After I ate these brownies my frown turned upside down and I became soooo happy!!
Jessica Holmes says
Hi Gabe, so happy to hear you enjoyed the brownies!
Alli says
This is a RIDICULOUSLY good recipe – oh wow! I made these with medicated butter and swapped the choc chips for 80% dark chocolate broken into chunks. Gooey, crunchy on the edges, chocolate melting through – it’s absolutely spectacular. I need to make a non medicated batch so I can eat more of them! Thank you SO much for such a good gluten free recipe, this one is really a game changer for us 🙂
Jessica Holmes says
Aww thank you Alli!! It’s so wonderful to hear how much you enjoyed these brownie! ❤️
Stephanie says
Can you swap out the butter for vegetable oil? I am on a dairy and gluten free diet.
Thanks!!
Jessica Holmes says
Hi Stephanie, I haven’t tried this recipe with oil so I can’t say – sorry!
Gill says
Can you make these with rice flour?
Jessica Holmes says
Hi Gill, I haven’t tested these with rice flour so I can’t say, sorry!
Dave says
I made them with rice flour and I thought they were delicious.
Dave says
Delicious and so easy. I needed something gluten free for friends and this was it, so easy and tasty.
Seemed too liquid at first but after cooling was fine. You just need to wait while it cools. I have no willpower in the choc brownie area:-) and didn’t wait. Still uber-tasty, though.
Jessica Holmes says
Hahaha I know how you feel Dave! Sometimes hot and gooey is best! Glad you enjoyed them.
J says
Leave in tin& tfr to write cooking rack…. as in put the tin on the cooling rack?? 🤔
Jessica Holmes says
Yes that’s right! It will help the bottom of the pan cool a little quicker!
J R says
Ok thanks 😊
It is now my favourite brownie recipe & easily & beautifully converts to dairy free too if you subs the butter for light olive oil & make sure you get dark chocolate that is df.

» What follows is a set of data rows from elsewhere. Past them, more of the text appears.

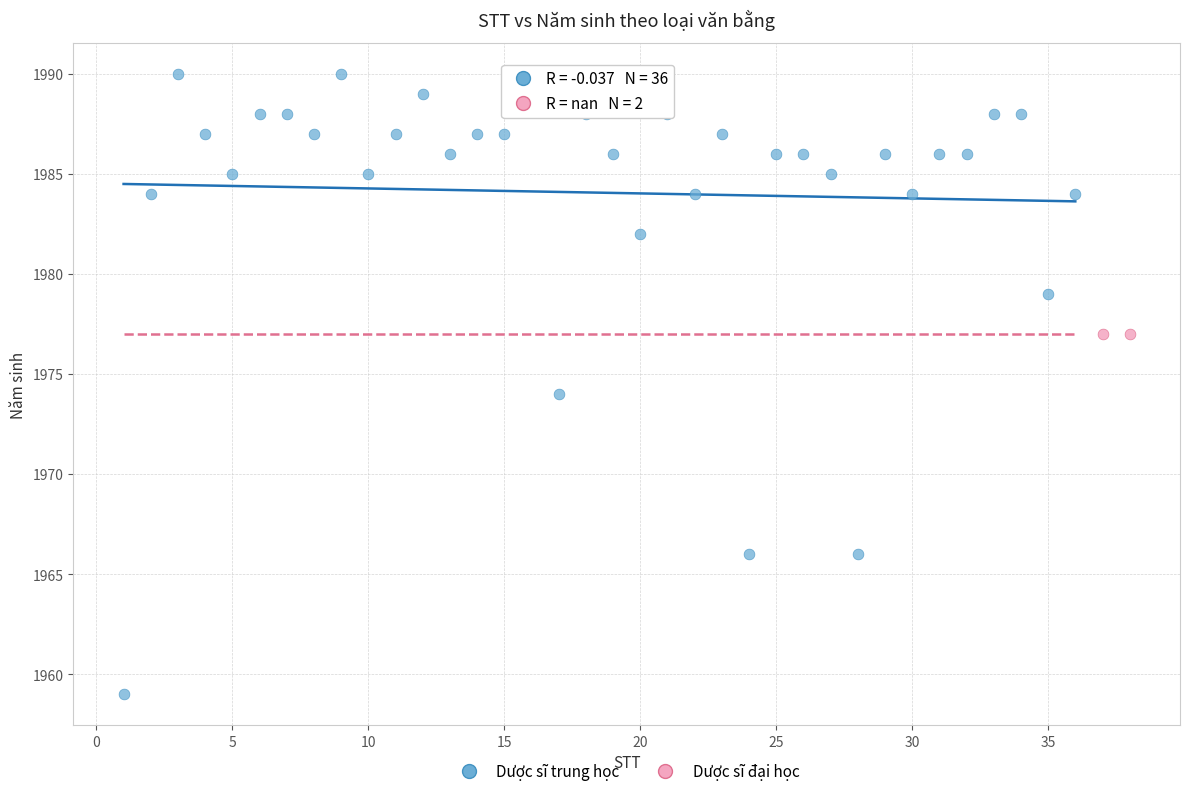

What are all the series names shown in the legend?

Dược sĩ trung học, Dược sĩ đại học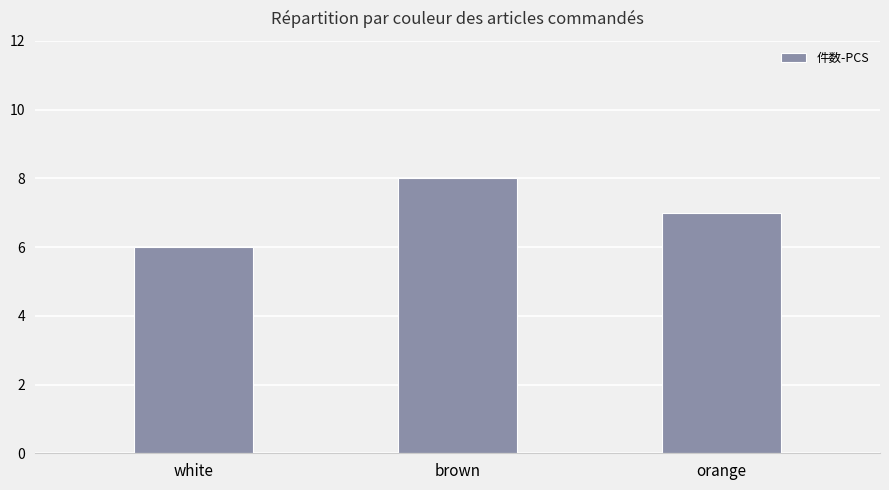

How many series are shown in this chart?

1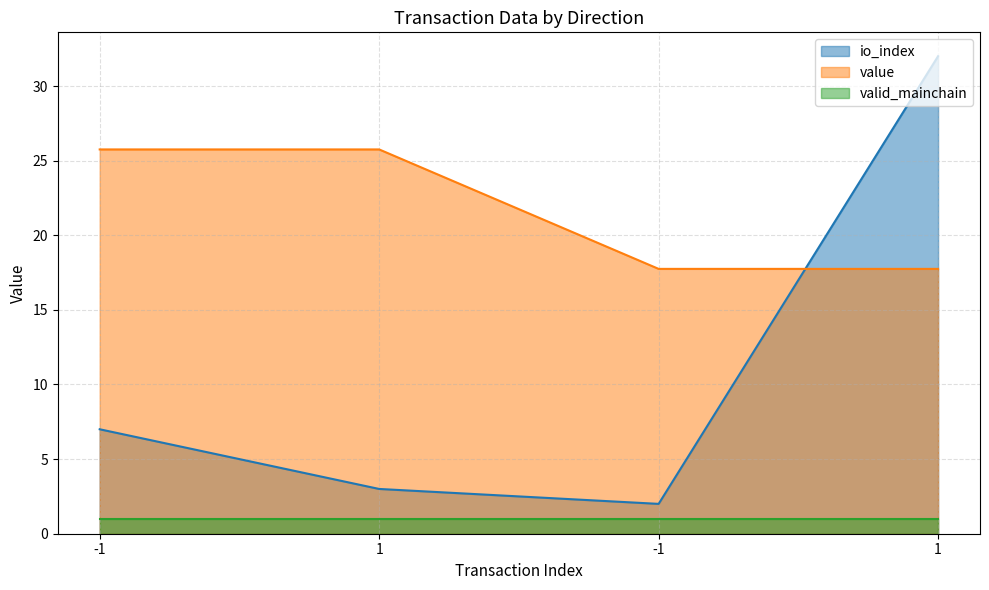

Does the chart have visible grid lines?

Yes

So easy to whip up by hand ♡♡
Jessica Holmes says
Aww so happy to hear that!! So glad you enjoyed them ☺️
Samantha White says
I made these and used cacao powder and replaced the brown sugar with more white sugar because I ran out of brown and they still turned out amazing!!!
Jessica Holmes says
I love hearing that! So glad you enjoyed them Samantha! ☺️
ChefChelle says
I was wondering if I need to add xanthan to the flour if not added already or if I can just use the all purpose as is?
Jessica Holmes says
Hi, I use White Wings gluten free plain flour – it’s doesn’t have xanthan gum in it. I hope that helps!
Anna says
These are awesome! Was my first attempt with GF baking and was worried they’d be a bit cakey but they were gooey and delicious and a total success! Another vote for a gf cookie recipe please! 🙂
Jessica Holmes says
Aw so happy to hear this! Thanks for the lovely feedback Anna! And I do now have a recipe for a delicious gluten free chocolate chip cookie you can try.
Lami says
Thank you for this super easy but delicious recipe. I also pressed frozen raspberries onto the top of tje brownie before baking, just to add that tart raspberry flavour to compliment the deep chocolate flavour. It was a huge hit!
Jessica Holmes says
Yay! I love adding raspberries to my brownies too! So glad you enjoyed them ☺️
Emma says
These are absolutely amazing, better than any non-gluten-free brownies I have baked! Thanks for the recipe.
Jessica Holmes says
Awesome! So glad you loved them Emma!!